完全とは、付け加える物がない状態ではなく、取り去る物がない状態の事を言う


休日はひたすらダラダラしたい。
のだが。朝から二度寝したりしているとあっという間に一日が終わってしまう。
一方即起きて掃除洗濯をしてしまうとかなり時間に余裕が出来るこの矛盾。


さて、先日日経を読んでいたら
「家庭用パン捏ね機開発〜日本ニーダー〜生地作り楽に」
と言う記事を読みました。ニーディングって言うのは雑に言うと混ぜる事。ニュアンスをもっと細かく言うと「粒々の物を一つのもったりした物体に作り上げる事」みたいな感じですかね。パン生地を作るのもそうですけど、餅をつくのもニーディングの範疇らしいので。あとセメントとかを捏ねるのも。


僕は職人としてしかパンを焼いた事が無いので家庭用の製パン機器についてはあまり知識はないんですけど、「ニーダー」というと「成型前の段階まで作ってくれる道具」と言うニュアンスみたいですね。
http://koukchan.exblog.jp/8184470/←こちらで確認する限り。
まあ製品の質については触った事が無いので判断できませんが。日経の記事から判断する限り、「全自動パン焼き機では物足りないが毎回手捏ねをしていては大変」ていう人向けの商品らしい。



で、家庭用の製パン機器としては「全自動パン焼き機」と言うのもあるんですね。使った事ないですけど。
今回初めて調べてみて知った事なんだけど、全自動パン焼き機という物は材料投入したら後は焼成して製品になるまで(自分が見たものは1斤の食パンだった)を行う機械なんですね。ふ〜ん。日経の記事の意味が分かった。こりゃ毎回四角いパンしか作れないんだから面白くはないわな。
そのパンを食べたいとは思わないけど機械の構造には興味があるな。どうやって捏ねるんだろ?



ていうか、この「全自動パン焼き機」をプレゼントされて初めて使ったと言う人のブログを読んだんだけど「ヤマザキパンより10倍美味しい」だそうだ。
まあそれは絶対有り得ないですね。ヤマザキって「手作りパンの対極」みたいなイメージが勝手についちゃって(まあ当たり前と言えば当たり前ではあるんですけど)「袋詰めの工業製品の代表=これを美味しいと言っては負け」みたいに解釈されちゃってるのかもしれないけど、ヤマザキパンははっきり言ってパンのことを知り尽くしていますから。本とか書いてる著名なパン職人よりも山崎の製品開発の方がよっぽどパンの事は知り尽くしてるよ。
でも、上のブログを書いた人の気持ちも分からないことは無いんですよ。雰囲気に呑まれちゃってる事もあるんだろうけど、焼きたてのパンの香りっていうのは当然スーパーに袋詰めで並んでいるパンでは敵わない訳なので。

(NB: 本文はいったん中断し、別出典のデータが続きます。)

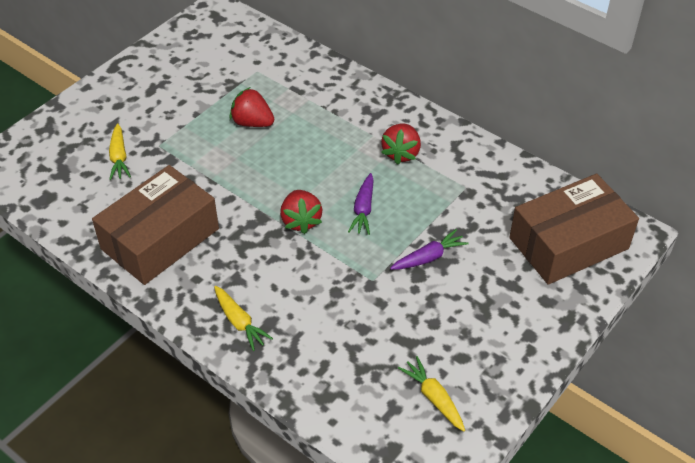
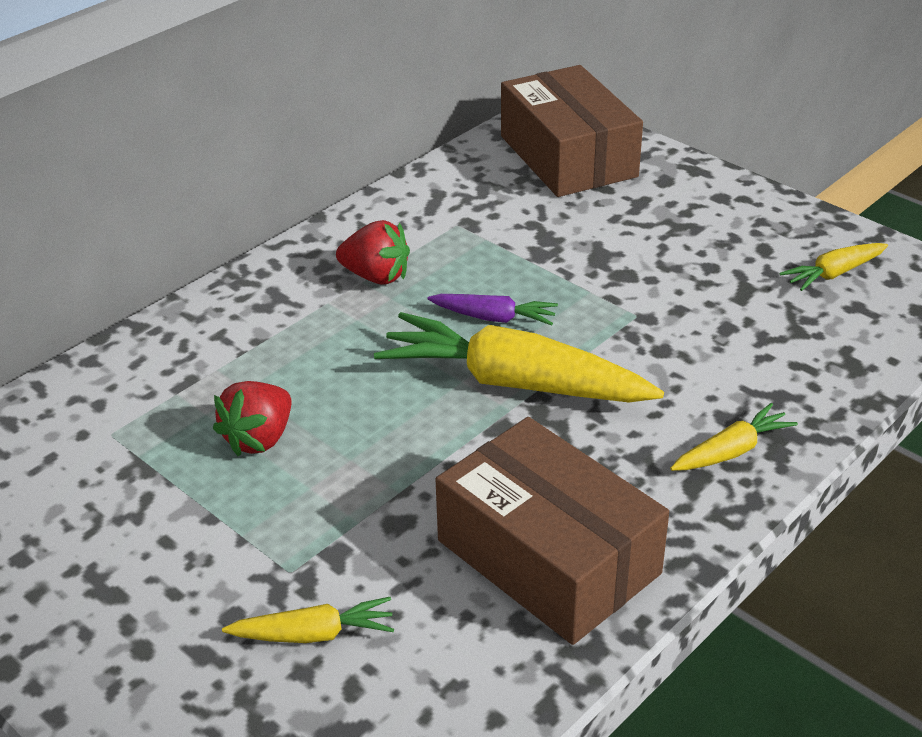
camera: 85 degrees left, 10 degrees down
(301, 221) = (514, 382): red strawberry -> yellow carrot
(429, 257) = (592, 263): purple carrot -> none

前にも書いたかもしれないけど、パンって物凄く繊細で綿密な工程管理が必要ではあるんだけど、ぶっちゃけいい加減に作ってもそれなりになっちゃう物でもあるんですよね。
ある程度仕事を任される状態になってくると、どうしてもあれこれやりたい事が出てきちゃうんですよ。でもパン屋の場合は極力手をかけない事が最重要なので。一生懸命色んな手間暇かけてアピールする程に不味くなっていきますから。これ重要。
だから僕はいつも「自分でパン屋をやるならスタッフは製パン経験者禁止にする。むしろ違う分野での工場長の経験者とかがいればベスト」って言ってるんですよ。自分がやりたい事に、余計なものは一切付け加えずにひたすら能率を上げる事だけを考えてくれる人が良い。


そこで冒頭の言葉ですよね。オーガニックだの天然酵母だの本場フランス仕込みだのネットやテレビで話題だの、例えばそういう「付け加える物」は僕には一切必要ない。それより「もうこれ以上切り捨てたら成り立たないよ」っていうところまで削り落とせる事の方が重要。